The request -> Reproduce, word for word, the classification lines in every row below, leaving out the pictures.

Input ->
+ + + + + + +

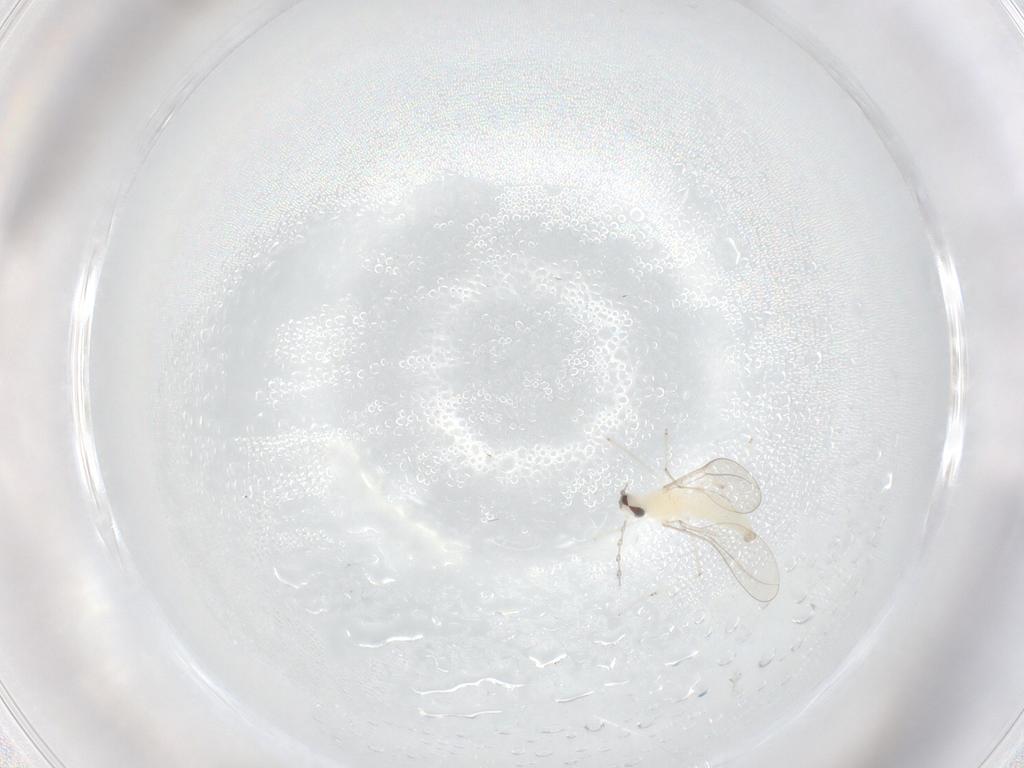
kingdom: Animalia
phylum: Arthropoda
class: Insecta
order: Diptera
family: Cecidomyiidae
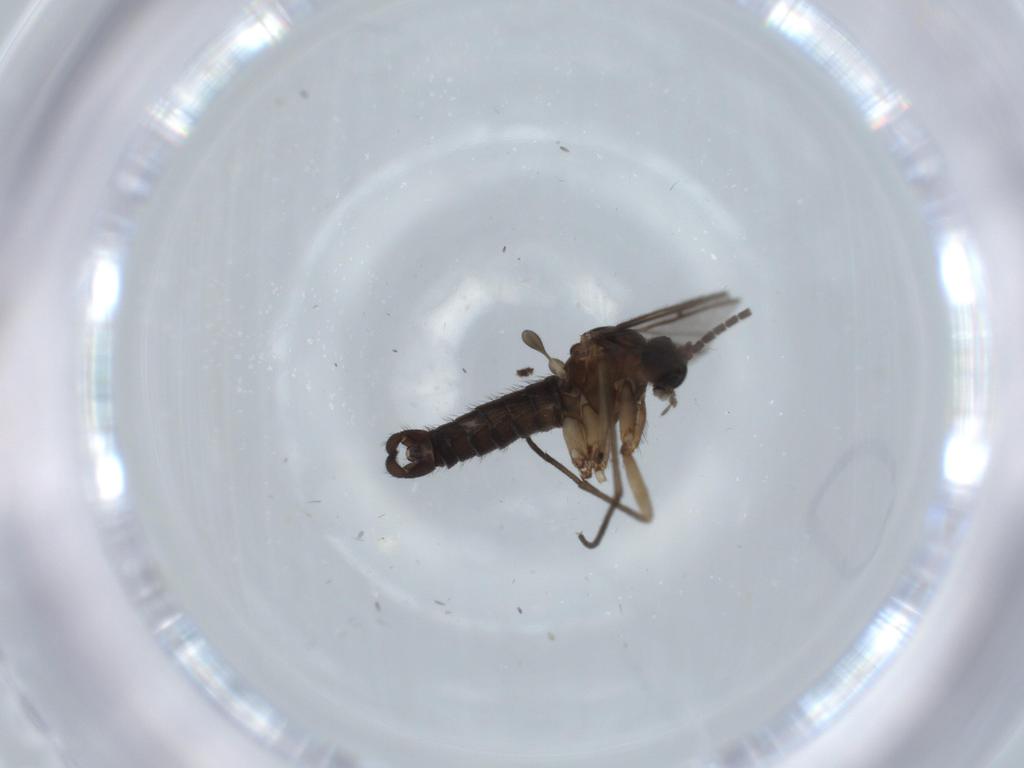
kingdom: Animalia
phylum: Arthropoda
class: Insecta
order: Diptera
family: Sciaridae
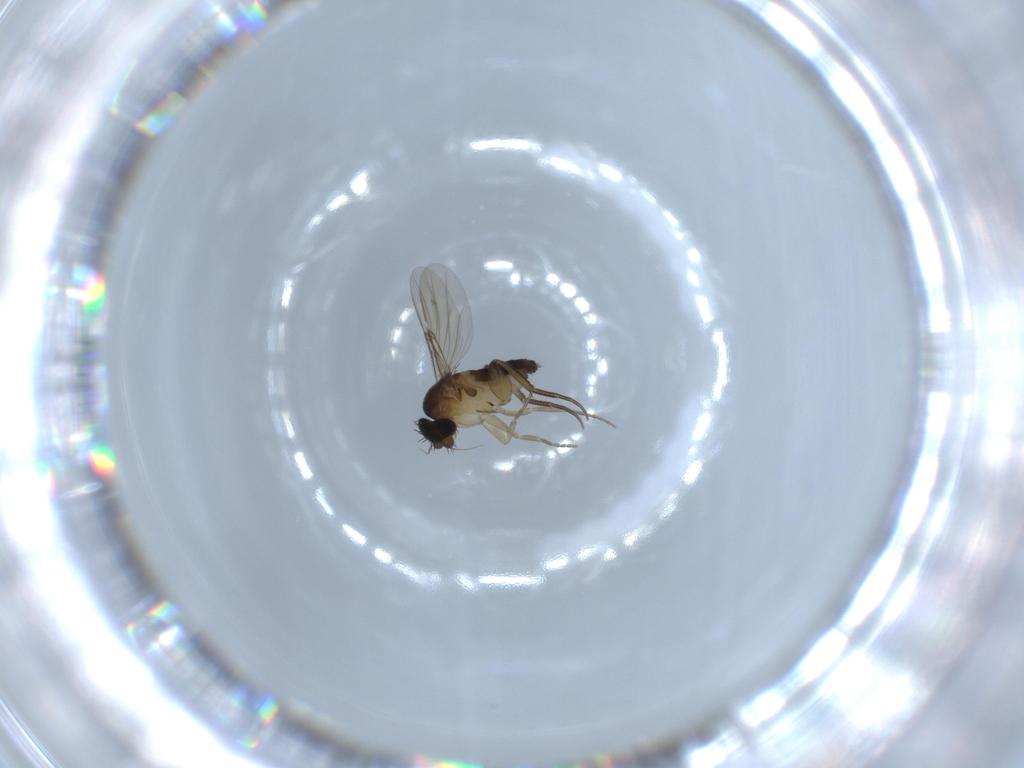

+ + + + + + +

Complete output ->
kingdom: Animalia
phylum: Arthropoda
class: Insecta
order: Diptera
family: Cecidomyiidae
kingdom: Animalia
phylum: Arthropoda
class: Insecta
order: Diptera
family: Sciaridae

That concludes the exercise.